* SOURCE MATERIAL:

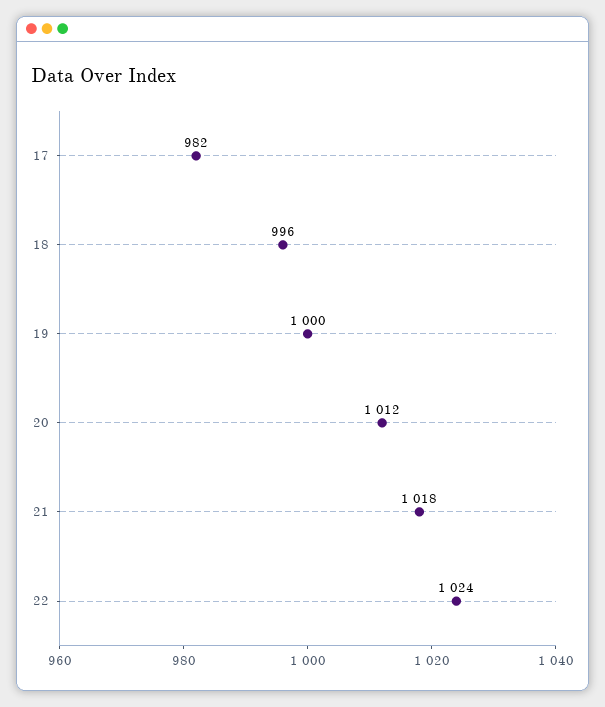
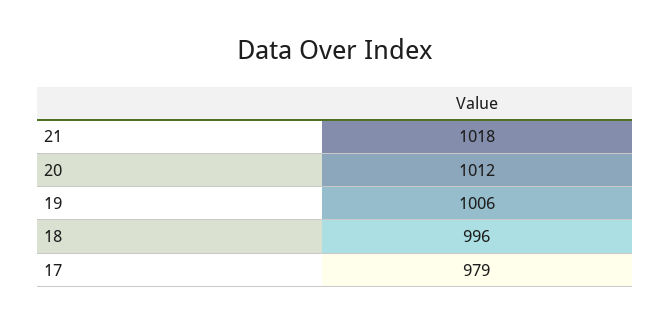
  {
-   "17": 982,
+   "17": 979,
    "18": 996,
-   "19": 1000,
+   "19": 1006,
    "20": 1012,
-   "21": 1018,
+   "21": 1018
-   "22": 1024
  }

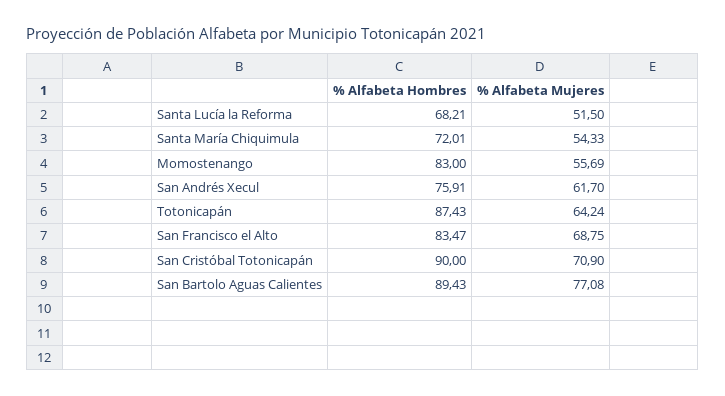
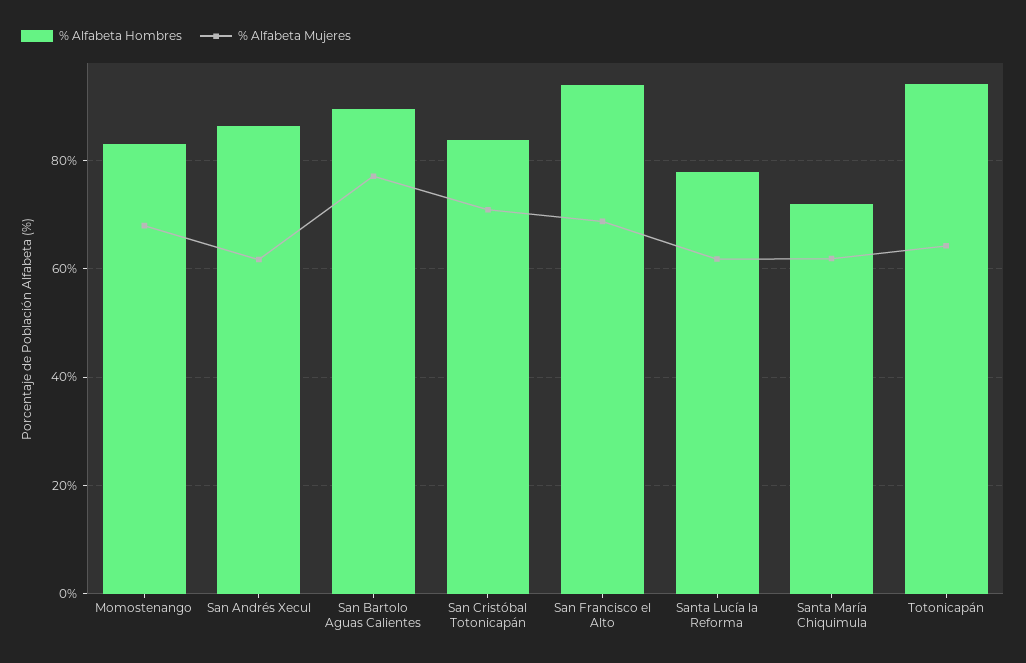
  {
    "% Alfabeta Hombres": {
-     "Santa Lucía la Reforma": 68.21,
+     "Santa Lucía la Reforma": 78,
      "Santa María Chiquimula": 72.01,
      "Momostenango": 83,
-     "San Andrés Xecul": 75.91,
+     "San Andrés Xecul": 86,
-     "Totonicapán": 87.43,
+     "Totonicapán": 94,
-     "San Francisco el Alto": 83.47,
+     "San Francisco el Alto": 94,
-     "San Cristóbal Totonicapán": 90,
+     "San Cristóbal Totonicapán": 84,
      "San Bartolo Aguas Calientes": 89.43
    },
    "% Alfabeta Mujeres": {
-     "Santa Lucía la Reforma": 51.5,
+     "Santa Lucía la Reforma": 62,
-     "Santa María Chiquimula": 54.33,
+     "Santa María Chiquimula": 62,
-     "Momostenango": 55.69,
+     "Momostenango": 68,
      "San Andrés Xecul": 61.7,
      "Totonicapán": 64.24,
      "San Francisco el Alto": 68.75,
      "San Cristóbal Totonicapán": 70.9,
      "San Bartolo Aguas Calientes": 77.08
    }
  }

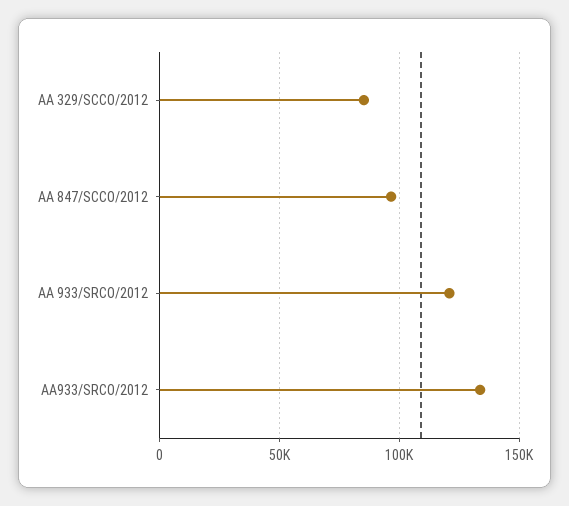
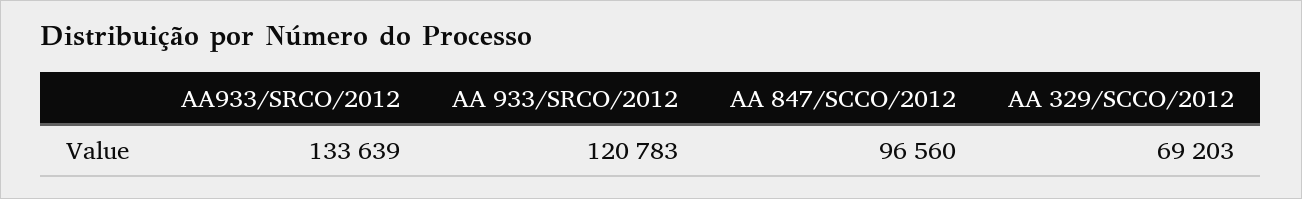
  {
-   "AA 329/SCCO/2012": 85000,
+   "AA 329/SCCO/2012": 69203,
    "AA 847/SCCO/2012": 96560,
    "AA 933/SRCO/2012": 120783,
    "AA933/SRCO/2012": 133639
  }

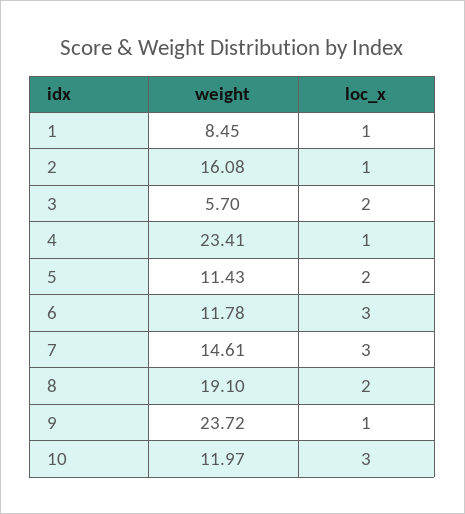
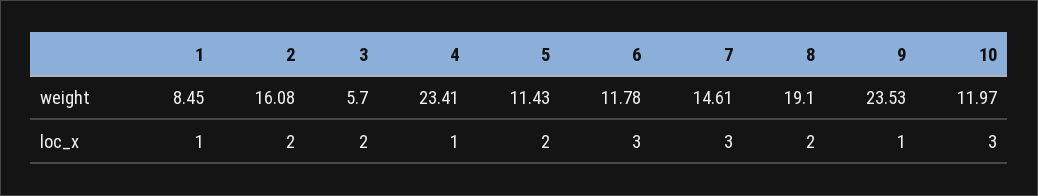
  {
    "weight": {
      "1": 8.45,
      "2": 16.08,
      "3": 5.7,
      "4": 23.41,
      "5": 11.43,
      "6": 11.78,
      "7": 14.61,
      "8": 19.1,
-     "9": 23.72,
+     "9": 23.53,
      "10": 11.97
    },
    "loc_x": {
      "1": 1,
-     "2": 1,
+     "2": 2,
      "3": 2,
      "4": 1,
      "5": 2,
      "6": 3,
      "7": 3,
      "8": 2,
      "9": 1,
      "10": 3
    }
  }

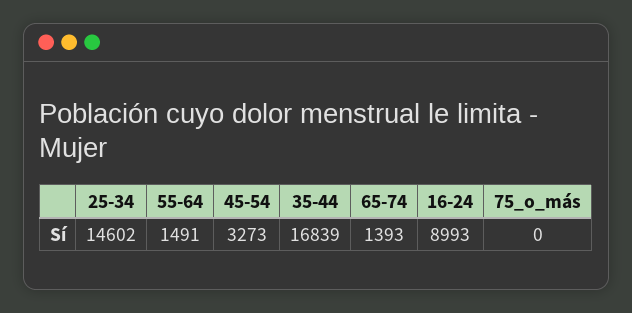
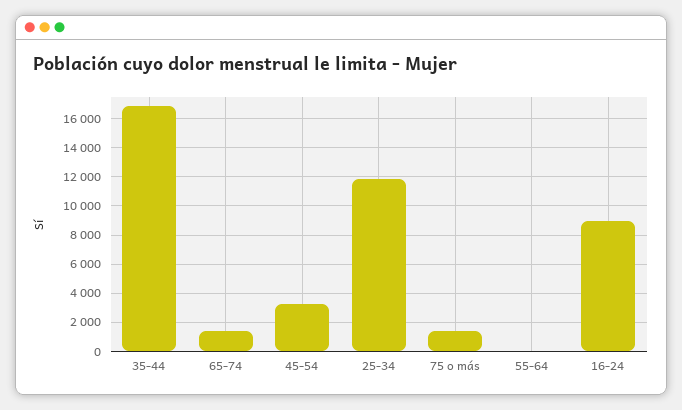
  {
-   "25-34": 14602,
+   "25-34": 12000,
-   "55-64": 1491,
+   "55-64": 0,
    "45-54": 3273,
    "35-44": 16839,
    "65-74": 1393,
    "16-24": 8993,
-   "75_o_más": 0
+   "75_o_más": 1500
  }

* TASK BRIEF: Retype the whole of the data verbatim. Skip every picture.

* EXERCISE OUTPUT:
  {
-   "17": 982,
+   "17": 979,
    "18": 996,
-   "19": 1000,
+   "19": 1006,
    "20": 1012,
-   "21": 1018,
+   "21": 1018
-   "22": 1024
  }

  {
    "% Alfabeta Hombres": {
-     "Santa Lucía la Reforma": 68.21,
+     "Santa Lucía la Reforma": 78,
      "Santa María Chiquimula": 72.01,
      "Momostenango": 83,
-     "San Andrés Xecul": 75.91,
+     "San Andrés Xecul": 86,
-     "Totonicapán": 87.43,
+     "Totonicapán": 94,
-     "San Francisco el Alto": 83.47,
+     "San Francisco el Alto": 94,
-     "San Cristóbal Totonicapán": 90,
+     "San Cristóbal Totonicapán": 84,
      "San Bartolo Aguas Calientes": 89.43
    },
    "% Alfabeta Mujeres": {
-     "Santa Lucía la Reforma": 51.5,
+     "Santa Lucía la Reforma": 62,
-     "Santa María Chiquimula": 54.33,
+     "Santa María Chiquimula": 62,
-     "Momostenango": 55.69,
+     "Momostenango": 68,
      "San Andrés Xecul": 61.7,
      "Totonicapán": 64.24,
      "San Francisco el Alto": 68.75,
      "San Cristóbal Totonicapán": 70.9,
      "San Bartolo Aguas Calientes": 77.08
    }
  }

  {
-   "AA 329/SCCO/2012": 85000,
+   "AA 329/SCCO/2012": 69203,
    "AA 847/SCCO/2012": 96560,
    "AA 933/SRCO/2012": 120783,
    "AA933/SRCO/2012": 133639
  }

  {
    "weight": {
      "1": 8.45,
      "2": 16.08,
      "3": 5.7,
      "4": 23.41,
      "5": 11.43,
      "6": 11.78,
      "7": 14.61,
      "8": 19.1,
-     "9": 23.72,
+     "9": 23.53,
      "10": 11.97
    },
    "loc_x": {
      "1": 1,
-     "2": 1,
+     "2": 2,
      "3": 2,
      "4": 1,
      "5": 2,
      "6": 3,
      "7": 3,
      "8": 2,
      "9": 1,
      "10": 3
    }
  }

  {
-   "25-34": 14602,
+   "25-34": 12000,
-   "55-64": 1491,
+   "55-64": 0,
    "45-54": 3273,
    "35-44": 16839,
    "65-74": 1393,
    "16-24": 8993,
-   "75_o_más": 0
+   "75_o_más": 1500
  }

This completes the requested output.